(THE INPUT)

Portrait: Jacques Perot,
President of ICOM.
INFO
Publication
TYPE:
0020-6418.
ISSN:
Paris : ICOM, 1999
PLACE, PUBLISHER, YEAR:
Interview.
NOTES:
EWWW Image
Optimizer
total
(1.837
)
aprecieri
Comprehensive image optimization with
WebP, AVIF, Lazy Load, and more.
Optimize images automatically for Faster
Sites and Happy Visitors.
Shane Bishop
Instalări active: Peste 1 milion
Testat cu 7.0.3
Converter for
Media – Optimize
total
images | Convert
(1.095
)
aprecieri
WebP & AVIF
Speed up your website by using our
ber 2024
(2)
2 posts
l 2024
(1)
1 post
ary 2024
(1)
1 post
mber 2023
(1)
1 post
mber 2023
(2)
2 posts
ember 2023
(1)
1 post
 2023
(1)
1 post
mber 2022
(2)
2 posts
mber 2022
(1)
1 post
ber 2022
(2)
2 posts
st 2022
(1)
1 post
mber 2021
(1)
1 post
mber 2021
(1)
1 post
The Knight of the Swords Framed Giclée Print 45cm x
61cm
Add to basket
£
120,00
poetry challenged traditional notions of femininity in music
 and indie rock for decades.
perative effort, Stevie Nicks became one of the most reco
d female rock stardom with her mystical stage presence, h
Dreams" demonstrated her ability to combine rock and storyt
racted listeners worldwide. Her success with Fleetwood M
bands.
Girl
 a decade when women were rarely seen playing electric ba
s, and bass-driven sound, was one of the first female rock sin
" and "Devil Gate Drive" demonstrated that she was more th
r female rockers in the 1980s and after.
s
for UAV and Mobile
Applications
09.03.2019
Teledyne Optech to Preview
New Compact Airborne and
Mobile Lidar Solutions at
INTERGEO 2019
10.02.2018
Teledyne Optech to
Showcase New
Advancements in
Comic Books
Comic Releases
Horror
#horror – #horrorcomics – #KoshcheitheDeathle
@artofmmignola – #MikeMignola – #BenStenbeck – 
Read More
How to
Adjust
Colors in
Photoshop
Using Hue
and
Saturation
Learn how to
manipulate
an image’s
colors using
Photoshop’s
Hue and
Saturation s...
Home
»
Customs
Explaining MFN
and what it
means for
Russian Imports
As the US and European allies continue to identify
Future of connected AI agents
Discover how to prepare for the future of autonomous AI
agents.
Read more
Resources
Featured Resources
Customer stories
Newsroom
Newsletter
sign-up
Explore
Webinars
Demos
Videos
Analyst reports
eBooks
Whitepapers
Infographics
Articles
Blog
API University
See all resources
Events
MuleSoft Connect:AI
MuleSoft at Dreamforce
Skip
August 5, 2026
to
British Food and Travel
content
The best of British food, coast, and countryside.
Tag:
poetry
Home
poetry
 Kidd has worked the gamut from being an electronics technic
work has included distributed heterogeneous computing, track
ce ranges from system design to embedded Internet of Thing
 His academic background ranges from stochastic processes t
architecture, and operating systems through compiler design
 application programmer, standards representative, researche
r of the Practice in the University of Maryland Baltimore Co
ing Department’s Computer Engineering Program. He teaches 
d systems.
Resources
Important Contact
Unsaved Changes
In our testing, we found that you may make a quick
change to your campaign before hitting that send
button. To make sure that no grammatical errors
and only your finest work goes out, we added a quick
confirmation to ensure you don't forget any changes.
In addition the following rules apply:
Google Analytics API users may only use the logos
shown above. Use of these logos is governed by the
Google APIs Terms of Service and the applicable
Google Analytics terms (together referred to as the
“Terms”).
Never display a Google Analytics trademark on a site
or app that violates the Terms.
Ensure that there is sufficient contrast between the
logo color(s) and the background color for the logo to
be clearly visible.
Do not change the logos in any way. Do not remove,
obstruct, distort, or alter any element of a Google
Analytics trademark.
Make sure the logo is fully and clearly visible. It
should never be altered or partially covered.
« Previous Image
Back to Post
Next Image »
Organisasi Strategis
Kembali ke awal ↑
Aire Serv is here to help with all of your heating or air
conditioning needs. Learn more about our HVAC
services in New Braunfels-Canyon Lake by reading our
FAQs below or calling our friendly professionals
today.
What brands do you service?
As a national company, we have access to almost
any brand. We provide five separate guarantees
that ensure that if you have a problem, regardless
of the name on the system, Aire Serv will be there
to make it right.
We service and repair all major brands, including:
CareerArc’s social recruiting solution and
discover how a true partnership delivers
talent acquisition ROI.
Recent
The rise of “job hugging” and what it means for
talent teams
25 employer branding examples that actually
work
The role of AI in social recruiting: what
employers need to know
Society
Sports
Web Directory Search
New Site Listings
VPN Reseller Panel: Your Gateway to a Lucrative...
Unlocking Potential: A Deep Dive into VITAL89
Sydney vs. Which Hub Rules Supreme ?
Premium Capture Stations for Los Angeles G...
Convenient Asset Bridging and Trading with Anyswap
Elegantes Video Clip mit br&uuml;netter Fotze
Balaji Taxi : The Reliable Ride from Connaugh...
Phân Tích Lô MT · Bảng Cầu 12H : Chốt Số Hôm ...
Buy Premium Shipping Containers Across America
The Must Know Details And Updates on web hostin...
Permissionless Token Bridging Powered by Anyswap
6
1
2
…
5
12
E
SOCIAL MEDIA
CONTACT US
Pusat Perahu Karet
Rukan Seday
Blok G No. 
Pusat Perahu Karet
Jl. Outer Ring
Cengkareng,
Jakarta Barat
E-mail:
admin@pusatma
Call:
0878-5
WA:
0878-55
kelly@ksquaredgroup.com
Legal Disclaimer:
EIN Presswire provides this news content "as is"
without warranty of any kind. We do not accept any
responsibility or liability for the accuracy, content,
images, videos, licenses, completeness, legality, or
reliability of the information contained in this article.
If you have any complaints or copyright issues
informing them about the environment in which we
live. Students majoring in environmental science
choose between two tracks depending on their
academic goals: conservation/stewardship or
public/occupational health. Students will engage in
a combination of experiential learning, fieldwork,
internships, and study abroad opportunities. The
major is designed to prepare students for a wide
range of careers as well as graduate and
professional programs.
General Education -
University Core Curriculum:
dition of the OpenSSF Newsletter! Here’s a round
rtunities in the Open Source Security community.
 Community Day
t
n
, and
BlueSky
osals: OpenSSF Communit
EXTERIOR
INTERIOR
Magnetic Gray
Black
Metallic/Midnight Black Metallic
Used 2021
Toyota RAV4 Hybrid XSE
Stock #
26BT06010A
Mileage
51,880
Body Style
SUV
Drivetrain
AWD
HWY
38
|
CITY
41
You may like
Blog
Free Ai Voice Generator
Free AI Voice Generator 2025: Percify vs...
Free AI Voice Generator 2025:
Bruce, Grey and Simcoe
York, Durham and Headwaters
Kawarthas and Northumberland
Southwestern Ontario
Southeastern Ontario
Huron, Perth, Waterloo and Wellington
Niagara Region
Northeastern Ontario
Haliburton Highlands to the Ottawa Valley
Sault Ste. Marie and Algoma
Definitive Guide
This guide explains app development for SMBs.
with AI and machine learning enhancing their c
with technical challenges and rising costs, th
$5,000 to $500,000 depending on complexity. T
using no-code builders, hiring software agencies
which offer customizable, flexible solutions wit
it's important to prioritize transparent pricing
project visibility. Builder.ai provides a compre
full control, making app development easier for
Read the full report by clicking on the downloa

(End THE INPUT)

▶ [ASSIGNED TASK]: Copy every line of the entries above without changing anything.

▶ [EXERCISE RESULT]:
Portrait: Jacques Perot,
President of ICOM.
INFO
Publication
TYPE:
0020-6418.
ISSN:
Paris : ICOM, 1999
PLACE, PUBLISHER, YEAR:
Interview.
NOTES:
EWWW Image
Optimizer
total
(1.837
)
aprecieri
Comprehensive image optimization with
WebP, AVIF, Lazy Load, and more.
Optimize images automatically for Faster
Sites and Happy Visitors.
Shane Bishop
Instalări active: Peste 1 milion
Testat cu 7.0.3
Converter for
Media – Optimize
total
images | Convert
(1.095
)
aprecieri
WebP & AVIF
Speed up your website by using our
ber 2024
(2)
2 posts
l 2024
(1)
1 post
ary 2024
(1)
1 post
mber 2023
(1)
1 post
mber 2023
(2)
2 posts
ember 2023
(1)
1 post
 2023
(1)
1 post
mber 2022
(2)
2 posts
mber 2022
(1)
1 post
ber 2022
(2)
2 posts
st 2022
(1)
1 post
mber 2021
(1)
1 post
mber 2021
(1)
1 post
The Knight of the Swords Framed Giclée Print 45cm x
61cm
Add to basket
£
120,00
poetry challenged traditional notions of femininity in music
 and indie rock for decades.
perative effort, Stevie Nicks became one of the most reco
d female rock stardom with her mystical stage presence, h
Dreams" demonstrated her ability to combine rock and storyt
racted listeners worldwide. Her success with Fleetwood M
bands.
Girl
 a decade when women were rarely seen playing electric ba
s, and bass-driven sound, was one of the first female rock sin
" and "Devil Gate Drive" demonstrated that she was more th
r female rockers in the 1980s and after.
s
for UAV and Mobile
Applications
09.03.2019
Teledyne Optech to Preview
New Compact Airborne and
Mobile Lidar Solutions at
INTERGEO 2019
10.02.2018
Teledyne Optech to
Showcase New
Advancements in
Comic Books
Comic Releases
Horror
#horror – #horrorcomics – #KoshcheitheDeathle
@artofmmignola – #MikeMignola – #BenStenbeck – 
Read More
How to
Adjust
Colors in
Photoshop
Using Hue
and
Saturation
Learn how to
manipulate
an image’s
colors using
Photoshop’s
Hue and
Saturation s...
Home
»
Customs
Explaining MFN
and what it
means for
Russian Imports
As the US and European allies continue to identify
Future of connected AI agents
Discover how to prepare for the future of autonomous AI
agents.
Read more
Resources
Featured Resources
Customer stories
Newsroom
Newsletter
sign-up
Explore
Webinars
Demos
Videos
Analyst reports
eBooks
Whitepapers
Infographics
Articles
Blog
API University
See all resources
Events
MuleSoft Connect:AI
MuleSoft at Dreamforce
Skip
August 5, 2026
to
British Food and Travel
content
The best of British food, coast, and countryside.
Tag:
poetry
Home
poetry
 Kidd has worked the gamut from being an electronics technic
work has included distributed heterogeneous computing, track
ce ranges from system design to embedded Internet of Thing
 His academic background ranges from stochastic processes t
architecture, and operating systems through compiler design
 application programmer, standards representative, researche
r of the Practice in the University of Maryland Baltimore Co
ing Department’s Computer Engineering Program. He teaches 
d systems.
Resources
Important Contact
Unsaved Changes
In our testing, we found that you may make a quick
change to your campaign before hitting that send
button. To make sure that no grammatical errors
and only your finest work goes out, we added a quick
confirmation to ensure you don't forget any changes.
In addition the following rules apply:
Google Analytics API users may only use the logos
shown above. Use of these logos is governed by the
Google APIs Terms of Service and the applicable
Google Analytics terms (together referred to as the
“Terms”).
Never display a Google Analytics trademark on a site
or app that violates the Terms.
Ensure that there is sufficient contrast between the
logo color(s) and the background color for the logo to
be clearly visible.
Do not change the logos in any way. Do not remove,
obstruct, distort, or alter any element of a Google
Analytics trademark.
Make sure the logo is fully and clearly visible. It
should never be altered or partially covered.
« Previous Image
Back to Post
Next Image »
Organisasi Strategis
Kembali ke awal ↑
Aire Serv is here to help with all of your heating or air
conditioning needs. Learn more about our HVAC
services in New Braunfels-Canyon Lake by reading our
FAQs below or calling our friendly professionals
today.
What brands do you service?
As a national company, we have access to almost
any brand. We provide five separate guarantees
that ensure that if you have a problem, regardless
of the name on the system, Aire Serv will be there
to make it right.
We service and repair all major brands, including:
CareerArc’s social recruiting solution and
discover how a true partnership delivers
talent acquisition ROI.
Recent
The rise of “job hugging” and what it means for
talent teams
25 employer branding examples that actually
work
The role of AI in social recruiting: what
employers need to know
Society
Sports
Web Directory Search
New Site Listings
VPN Reseller Panel: Your Gateway to a Lucrative...
Unlocking Potential: A Deep Dive into VITAL89
Sydney vs. Which Hub Rules Supreme ?
Premium Capture Stations for Los Angeles G...
Convenient Asset Bridging and Trading with Anyswap
Elegantes Video Clip mit br&uuml;netter Fotze
Balaji Taxi : The Reliable Ride from Connaugh...
Phân Tích Lô MT · Bảng Cầu 12H : Chốt Số Hôm ...
Buy Premium Shipping Containers Across America
The Must Know Details And Updates on web hostin...
Permissionless Token Bridging Powered by Anyswap
6
1
2
…
5
12
E
SOCIAL MEDIA
CONTACT US
Pusat Perahu Karet
Rukan Seday
Blok G No. 
Pusat Perahu Karet
Jl. Outer Ring
Cengkareng,
Jakarta Barat
E-mail:
admin@pusatma
Call:
0878-5
WA:
0878-55
kelly@ksquaredgroup.com
Legal Disclaimer:
EIN Presswire provides this news content "as is"
without warranty of any kind. We do not accept any
responsibility or liability for the accuracy, content,
images, videos, licenses, completeness, legality, or
reliability of the information contained in this article.
If you have any complaints or copyright issues
informing them about the environment in which we
live. Students majoring in environmental science
choose between two tracks depending on their
academic goals: conservation/stewardship or
public/occupational health. Students will engage in
a combination of experiential learning, fieldwork,
internships, and study abroad opportunities. The
major is designed to prepare students for a wide
range of careers as well as graduate and
professional programs.
General Education -
University Core Curriculum:
dition of the OpenSSF Newsletter! Here’s a round
rtunities in the Open Source Security community.
 Community Day
t
n
, and
BlueSky
osals: OpenSSF Communit
EXTERIOR
INTERIOR
Magnetic Gray
Black
Metallic/Midnight Black Metallic
Used 2021
Toyota RAV4 Hybrid XSE
Stock #
26BT06010A
Mileage
51,880
Body Style
SUV
Drivetrain
AWD
HWY
38
|
CITY
41
You may like
Blog
Free Ai Voice Generator
Free AI Voice Generator 2025: Percify vs...
Free AI Voice Generator 2025:
Bruce, Grey and Simcoe
York, Durham and Headwaters
Kawarthas and Northumberland
Southwestern Ontario
Southeastern Ontario
Huron, Perth, Waterloo and Wellington
Niagara Region
Northeastern Ontario
Haliburton Highlands to the Ottawa Valley
Sault Ste. Marie and Algoma
Definitive Guide
This guide explains app development for SMBs.
with AI and machine learning enhancing their c
with technical challenges and rising costs, th
$5,000 to $500,000 depending on complexity. T
using no-code builders, hiring software agencies
which offer customizable, flexible solutions wit
it's important to prioritize transparent pricing
project visibility. Builder.ai provides a compre
full control, making app development easier for
Read the full report by clicking on the downloa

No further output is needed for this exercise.